Top of TASK DATA
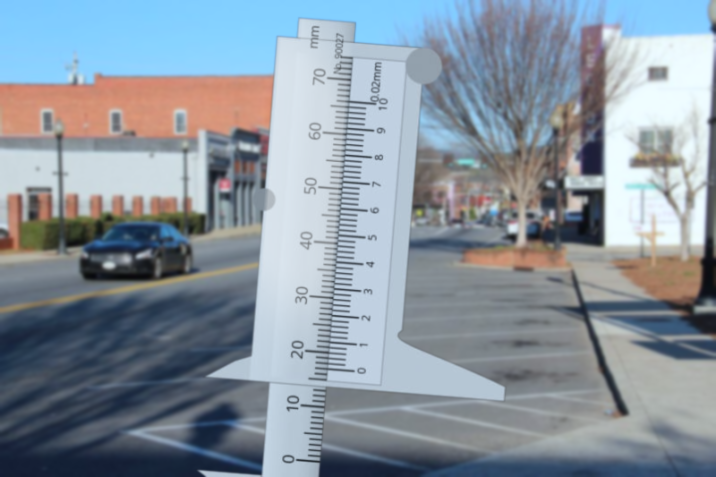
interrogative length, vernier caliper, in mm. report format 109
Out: 17.0
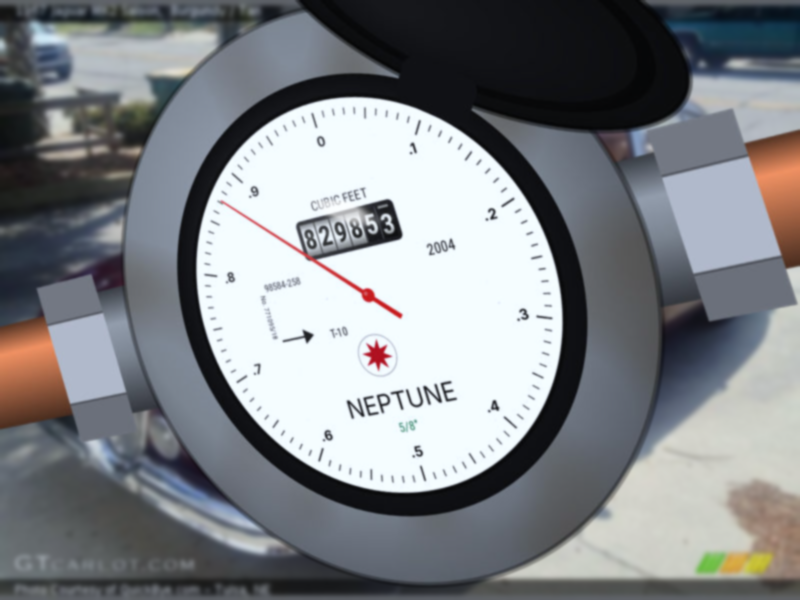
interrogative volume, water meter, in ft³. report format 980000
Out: 829852.87
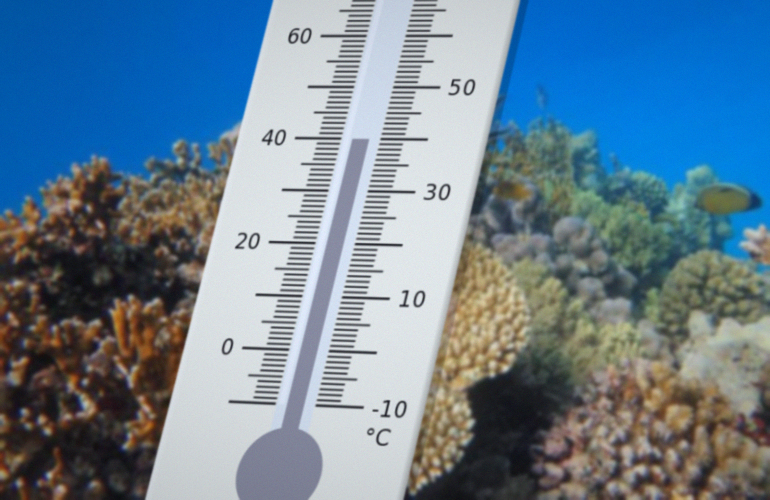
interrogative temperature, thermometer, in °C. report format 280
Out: 40
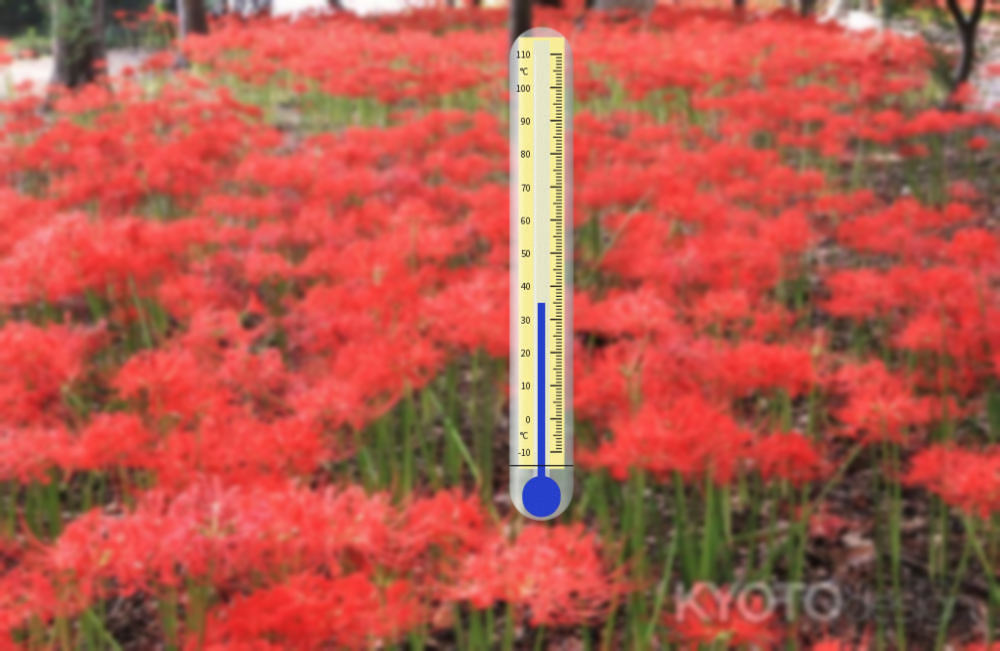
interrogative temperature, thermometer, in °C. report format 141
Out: 35
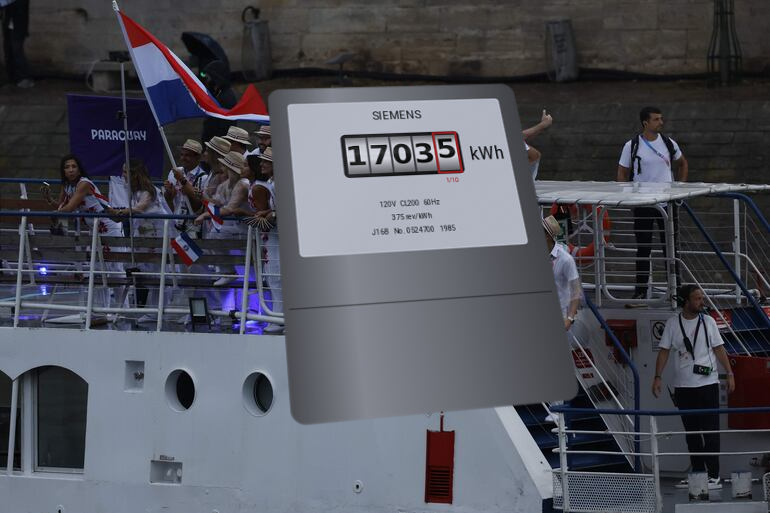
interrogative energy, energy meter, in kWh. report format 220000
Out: 1703.5
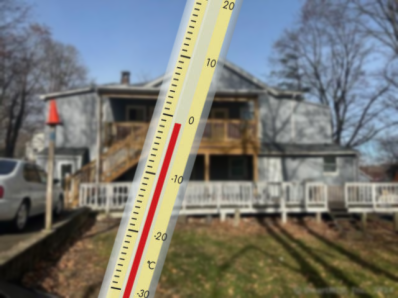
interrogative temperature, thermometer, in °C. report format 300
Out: -1
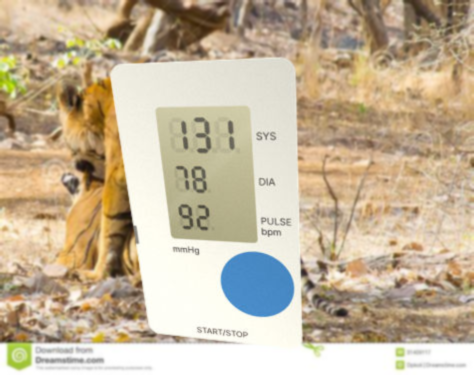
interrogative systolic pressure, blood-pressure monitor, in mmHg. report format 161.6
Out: 131
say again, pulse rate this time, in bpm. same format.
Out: 92
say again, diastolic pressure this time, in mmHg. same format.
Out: 78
Bottom of TASK DATA
> TO DO:
Can you copy every line of the data above character for character, leaving out the pictures?

> RESULT FOR THIS TASK:
interrogative length, vernier caliper, in mm. report format 109
Out: 17.0
interrogative volume, water meter, in ft³. report format 980000
Out: 829852.87
interrogative temperature, thermometer, in °C. report format 280
Out: 40
interrogative temperature, thermometer, in °C. report format 141
Out: 35
interrogative energy, energy meter, in kWh. report format 220000
Out: 1703.5
interrogative temperature, thermometer, in °C. report format 300
Out: -1
interrogative systolic pressure, blood-pressure monitor, in mmHg. report format 161.6
Out: 131
say again, pulse rate this time, in bpm. same format.
Out: 92
say again, diastolic pressure this time, in mmHg. same format.
Out: 78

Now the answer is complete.